本文抜粋:
天草地域感染症患者等移送訓練に参加しました

 熊本県と天草広域連合の「感染症患者等の移送に関する協定書」に基づき、消防の救急車両を使用した患者等移送の模擬訓練を行い、天草管内で感染症患者等が発生した際における医療機関の感染対応能力向上と患者等移送訓練体制の強化を図ることを目的として、今回4度目となる訓練を11月12日に、天草保健所、天草広域連合、天草郡市医師会、感染対策向上加算施設と合同で行いました。当院は、第二種感染症指定医療機関となる病院です。鳥インフルエンザの感染疑いのある患者を天草市の民間医療機関から当院へ搬送する訓練を行いました。想定患者は、野鳥の死骸に接触した経緯があり、民間病院に受診。鳥インフルエンザ疑いとして、民間病院から天草保健所に相談され、保健所で検討後、感染症指定医療機関である当院へ搬送するという内容の訓練でした。
 鳥インフルエンザとは、トリに対して感染性を示すA型インフルエンザウイルスのヒトへの感染症です。ヒトにおけるほとんどの感染者は、感染した家きんやその排泄物、死体、臓器などに濃厚な接触があると言われており、日本では発症したヒトはいませんが、海外には感染したヒトがいます。東南アジアを中心に、欧州、北米、南米において報告されています。鳥インフルエンザは、感染症法で2類感染症に位置づけられ、厚生労働省は、発生地域から帰国した人で、帰国後発熱やせき等の症状が出現した際は、鳥(死んだ鳥を含む)や患者に接触したヒトは、保健所へ相談するよう説明してあります。しかしながら、鳥インフルエンザの症状は、一般的なインフルエンザの症状と同等のもので、発熱された患者は自宅近くの病院に受診される可能性が高く、天草地域の搬送訓練もそのことを想定して実施しました。

作業指示: 上の感染症患者等移送訓練の記事を、最後の文の後から書き継ぐこと。

提供データ:
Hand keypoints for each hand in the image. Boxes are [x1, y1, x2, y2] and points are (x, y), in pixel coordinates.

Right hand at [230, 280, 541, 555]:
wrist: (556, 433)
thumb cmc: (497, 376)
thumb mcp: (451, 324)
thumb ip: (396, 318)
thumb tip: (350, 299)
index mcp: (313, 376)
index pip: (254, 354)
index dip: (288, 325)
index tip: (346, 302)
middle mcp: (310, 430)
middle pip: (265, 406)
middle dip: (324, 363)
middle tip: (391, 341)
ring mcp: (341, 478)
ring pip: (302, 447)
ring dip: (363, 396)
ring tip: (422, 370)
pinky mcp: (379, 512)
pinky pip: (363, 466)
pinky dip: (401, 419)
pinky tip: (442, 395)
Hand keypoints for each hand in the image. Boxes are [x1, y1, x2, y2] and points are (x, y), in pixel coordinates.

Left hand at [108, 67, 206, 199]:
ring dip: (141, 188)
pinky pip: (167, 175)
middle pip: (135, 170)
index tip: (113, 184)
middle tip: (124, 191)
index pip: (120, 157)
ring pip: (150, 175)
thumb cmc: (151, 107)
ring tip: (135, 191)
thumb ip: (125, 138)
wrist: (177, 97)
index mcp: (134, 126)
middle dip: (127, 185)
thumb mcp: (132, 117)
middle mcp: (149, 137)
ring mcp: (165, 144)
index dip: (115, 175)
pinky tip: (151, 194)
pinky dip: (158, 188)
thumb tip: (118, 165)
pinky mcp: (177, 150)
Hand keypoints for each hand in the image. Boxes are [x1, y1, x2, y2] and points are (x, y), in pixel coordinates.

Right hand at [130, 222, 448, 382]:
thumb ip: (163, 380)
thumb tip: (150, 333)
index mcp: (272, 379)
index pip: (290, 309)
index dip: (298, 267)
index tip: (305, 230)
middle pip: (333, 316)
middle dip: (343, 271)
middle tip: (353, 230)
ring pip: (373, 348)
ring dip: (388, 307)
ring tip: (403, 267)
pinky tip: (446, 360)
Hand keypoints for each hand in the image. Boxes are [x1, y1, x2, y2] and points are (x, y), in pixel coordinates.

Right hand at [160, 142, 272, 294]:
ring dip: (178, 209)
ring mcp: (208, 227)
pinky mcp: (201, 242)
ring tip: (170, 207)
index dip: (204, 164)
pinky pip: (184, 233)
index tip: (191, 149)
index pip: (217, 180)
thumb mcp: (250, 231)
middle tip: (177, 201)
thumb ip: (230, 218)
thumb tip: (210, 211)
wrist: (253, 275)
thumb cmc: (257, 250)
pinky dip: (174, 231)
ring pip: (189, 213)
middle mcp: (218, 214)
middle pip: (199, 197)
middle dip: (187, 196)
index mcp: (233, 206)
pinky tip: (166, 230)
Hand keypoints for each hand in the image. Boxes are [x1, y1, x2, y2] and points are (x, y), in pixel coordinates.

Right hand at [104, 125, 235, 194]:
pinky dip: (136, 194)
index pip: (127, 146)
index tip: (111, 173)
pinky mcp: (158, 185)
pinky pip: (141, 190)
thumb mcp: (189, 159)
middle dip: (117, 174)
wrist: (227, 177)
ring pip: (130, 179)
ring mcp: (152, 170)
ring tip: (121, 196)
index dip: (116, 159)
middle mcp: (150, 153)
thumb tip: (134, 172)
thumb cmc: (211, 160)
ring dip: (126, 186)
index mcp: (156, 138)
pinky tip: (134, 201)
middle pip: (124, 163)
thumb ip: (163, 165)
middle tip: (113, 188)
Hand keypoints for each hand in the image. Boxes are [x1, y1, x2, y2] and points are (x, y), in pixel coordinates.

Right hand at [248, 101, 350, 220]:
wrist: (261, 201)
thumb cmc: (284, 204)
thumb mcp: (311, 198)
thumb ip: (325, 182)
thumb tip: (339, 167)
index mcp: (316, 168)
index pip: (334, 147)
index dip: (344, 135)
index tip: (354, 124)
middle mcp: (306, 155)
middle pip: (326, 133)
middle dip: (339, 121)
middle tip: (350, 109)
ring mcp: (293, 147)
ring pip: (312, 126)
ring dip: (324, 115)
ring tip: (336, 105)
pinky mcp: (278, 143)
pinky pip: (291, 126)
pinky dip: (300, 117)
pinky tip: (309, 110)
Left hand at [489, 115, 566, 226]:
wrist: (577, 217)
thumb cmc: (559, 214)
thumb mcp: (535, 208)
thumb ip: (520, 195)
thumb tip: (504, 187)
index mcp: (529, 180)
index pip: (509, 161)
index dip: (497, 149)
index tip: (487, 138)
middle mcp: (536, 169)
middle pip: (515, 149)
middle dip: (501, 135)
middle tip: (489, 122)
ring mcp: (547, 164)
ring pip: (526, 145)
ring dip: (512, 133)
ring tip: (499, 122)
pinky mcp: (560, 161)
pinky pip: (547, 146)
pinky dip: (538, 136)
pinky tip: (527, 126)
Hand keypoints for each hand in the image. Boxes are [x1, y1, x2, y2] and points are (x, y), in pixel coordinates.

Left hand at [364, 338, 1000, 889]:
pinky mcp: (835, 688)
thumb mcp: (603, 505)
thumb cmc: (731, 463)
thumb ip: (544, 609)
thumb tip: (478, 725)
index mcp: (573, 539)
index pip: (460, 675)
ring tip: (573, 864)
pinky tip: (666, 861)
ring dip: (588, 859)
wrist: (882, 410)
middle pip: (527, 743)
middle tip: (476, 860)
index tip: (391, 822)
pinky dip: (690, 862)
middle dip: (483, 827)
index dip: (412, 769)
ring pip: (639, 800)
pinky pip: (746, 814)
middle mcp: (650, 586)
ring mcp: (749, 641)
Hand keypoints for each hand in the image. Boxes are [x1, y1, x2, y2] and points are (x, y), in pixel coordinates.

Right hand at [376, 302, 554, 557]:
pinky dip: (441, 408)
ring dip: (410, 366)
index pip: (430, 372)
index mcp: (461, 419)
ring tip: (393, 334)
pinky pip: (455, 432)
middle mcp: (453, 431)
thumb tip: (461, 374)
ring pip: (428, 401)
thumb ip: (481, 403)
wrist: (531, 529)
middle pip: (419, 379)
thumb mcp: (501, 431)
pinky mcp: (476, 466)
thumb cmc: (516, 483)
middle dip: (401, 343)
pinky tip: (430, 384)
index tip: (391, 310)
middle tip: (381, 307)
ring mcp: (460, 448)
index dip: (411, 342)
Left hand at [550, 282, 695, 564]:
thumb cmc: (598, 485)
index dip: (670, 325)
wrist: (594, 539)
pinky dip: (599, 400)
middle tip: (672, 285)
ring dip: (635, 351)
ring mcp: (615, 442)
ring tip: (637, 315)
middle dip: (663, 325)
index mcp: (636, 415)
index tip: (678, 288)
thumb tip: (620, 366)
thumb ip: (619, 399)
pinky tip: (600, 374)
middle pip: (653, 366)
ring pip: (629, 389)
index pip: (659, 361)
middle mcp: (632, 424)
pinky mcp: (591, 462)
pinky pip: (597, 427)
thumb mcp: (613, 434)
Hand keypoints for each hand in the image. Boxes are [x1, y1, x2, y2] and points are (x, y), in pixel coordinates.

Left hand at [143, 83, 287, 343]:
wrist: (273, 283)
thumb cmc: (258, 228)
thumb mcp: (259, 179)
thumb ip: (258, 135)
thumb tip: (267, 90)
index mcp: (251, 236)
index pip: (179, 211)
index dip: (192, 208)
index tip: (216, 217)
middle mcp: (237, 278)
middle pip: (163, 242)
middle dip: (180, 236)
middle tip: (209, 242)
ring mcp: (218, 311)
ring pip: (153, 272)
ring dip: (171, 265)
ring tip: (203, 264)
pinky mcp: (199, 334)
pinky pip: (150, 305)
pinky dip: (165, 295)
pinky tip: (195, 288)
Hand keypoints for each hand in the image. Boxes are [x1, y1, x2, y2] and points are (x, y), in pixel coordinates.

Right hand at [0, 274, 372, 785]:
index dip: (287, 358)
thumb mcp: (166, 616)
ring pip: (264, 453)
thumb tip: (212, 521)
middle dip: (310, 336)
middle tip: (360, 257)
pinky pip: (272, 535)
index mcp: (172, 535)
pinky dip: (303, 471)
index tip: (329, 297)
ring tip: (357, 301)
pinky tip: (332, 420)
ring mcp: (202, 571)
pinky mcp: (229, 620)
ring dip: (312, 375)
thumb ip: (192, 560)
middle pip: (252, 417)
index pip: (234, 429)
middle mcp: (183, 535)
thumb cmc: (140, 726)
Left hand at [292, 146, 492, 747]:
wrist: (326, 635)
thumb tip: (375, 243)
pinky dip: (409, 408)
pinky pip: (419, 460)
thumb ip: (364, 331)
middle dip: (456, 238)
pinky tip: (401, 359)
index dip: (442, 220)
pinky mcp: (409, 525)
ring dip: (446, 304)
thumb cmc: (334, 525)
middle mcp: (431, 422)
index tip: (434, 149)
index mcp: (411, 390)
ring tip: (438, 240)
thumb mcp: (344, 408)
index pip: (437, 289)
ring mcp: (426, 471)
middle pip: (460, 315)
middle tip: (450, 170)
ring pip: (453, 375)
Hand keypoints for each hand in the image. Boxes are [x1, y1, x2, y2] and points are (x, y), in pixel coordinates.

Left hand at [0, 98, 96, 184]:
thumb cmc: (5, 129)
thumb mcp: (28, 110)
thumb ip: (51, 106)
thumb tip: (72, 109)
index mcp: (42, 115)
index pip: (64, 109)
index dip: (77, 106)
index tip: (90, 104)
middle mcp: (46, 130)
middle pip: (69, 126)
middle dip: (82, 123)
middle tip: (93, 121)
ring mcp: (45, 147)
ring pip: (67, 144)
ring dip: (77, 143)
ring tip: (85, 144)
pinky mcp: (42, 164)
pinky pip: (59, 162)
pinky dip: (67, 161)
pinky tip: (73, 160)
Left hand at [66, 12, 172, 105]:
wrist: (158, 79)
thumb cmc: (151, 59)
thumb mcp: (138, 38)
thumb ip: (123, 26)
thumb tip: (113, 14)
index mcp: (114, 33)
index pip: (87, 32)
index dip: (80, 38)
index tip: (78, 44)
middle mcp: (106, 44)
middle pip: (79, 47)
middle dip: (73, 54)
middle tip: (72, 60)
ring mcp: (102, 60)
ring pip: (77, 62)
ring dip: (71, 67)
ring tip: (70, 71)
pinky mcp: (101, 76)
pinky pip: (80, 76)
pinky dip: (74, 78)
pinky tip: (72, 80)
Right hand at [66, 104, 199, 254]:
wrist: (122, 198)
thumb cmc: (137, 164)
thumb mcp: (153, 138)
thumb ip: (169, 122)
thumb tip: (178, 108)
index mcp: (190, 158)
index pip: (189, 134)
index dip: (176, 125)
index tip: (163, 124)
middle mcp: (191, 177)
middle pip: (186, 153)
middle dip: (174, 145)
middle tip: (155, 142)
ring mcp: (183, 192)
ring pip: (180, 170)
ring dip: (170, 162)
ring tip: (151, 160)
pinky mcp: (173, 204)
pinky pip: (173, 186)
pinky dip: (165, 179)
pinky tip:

出力結果:
 総勢26施設69名の参加人数でしたので、WEBを利用したLIVE配信として、1つの会場で訓練の流れが全て見学できるように整えました。訓練終了後、参加者と個人防護具の着脱訓練を実施し、天草管内のどの施設で、鳥インフルエンザが発生しても対応できるように工夫しました。意見交換会では、いくつかの意見等がきかれ、有意義な訓練となりました。今後も、天草圏域の第二種感染症指定医療機関として、感染対策防止に関わっていきます。